Kirył wyszedł na ulice po ogłoszeniu oficjalnych wyników wyborów, ale nie uczestniczył w proteście. Widział, jak funkcjonariusze przy użyciu siły i używając broni próbowali rozpraszali pokojowe demonstracje. Został zatrzymany przy wyjściu ze sklepu. Mężczyzna wykonywał wszystkie polecenia milicji, ale to nie uchroniło go przed pobiciem. Jak mówi, w milicyjnej więźniarce bito wszystkich.
– No a w areszcie przy ul. Akreścina biła cała kolumna milicjantów. Kazali nam stać „mordą do ziemi", nie mogliśmy podnieść wzroku. Bili nas, każdy dostał po siedem-osiem ciosów – mówi Kirył.
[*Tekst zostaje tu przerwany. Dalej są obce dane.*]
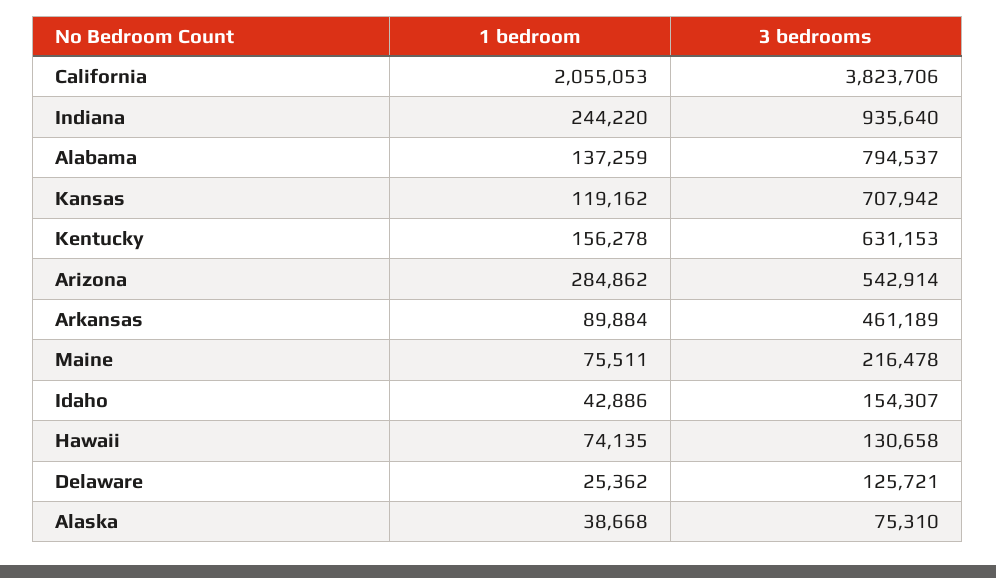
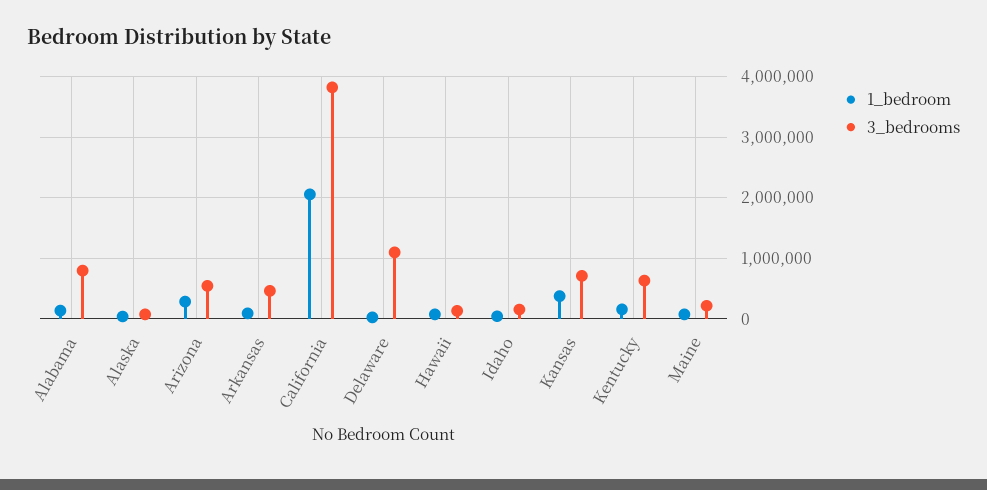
1 bedroom, Indiana: 244220 -> none
3 bedrooms, Indiana: 935640 -> none
1 bedroom, Kansas: 119162 -> 400000
3 bedrooms, Delaware: 125721 -> 1100000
Potem zmuszono ich do stania na baczność godzinami. Tych, którzy próbowali się kłócić lub po prostu nie podobali się OMON-owcom i funkcjonariuszom w cywilnych strojach, prowadzono do sąsiednich pomieszczeń i bito z ogromnym okrucieństwem. Byli tam mężczyźni i kobiety. Kirył twierdzi, że jedna z zatrzymanych dziewczyn została zgwałcona. Nic nie widział, bo bał się poruszyć. – Słyszałem jej głos, krzyczała „Zostawcie mnie, co robicie!". Było jasne, że to nie było zwykłe pobicie.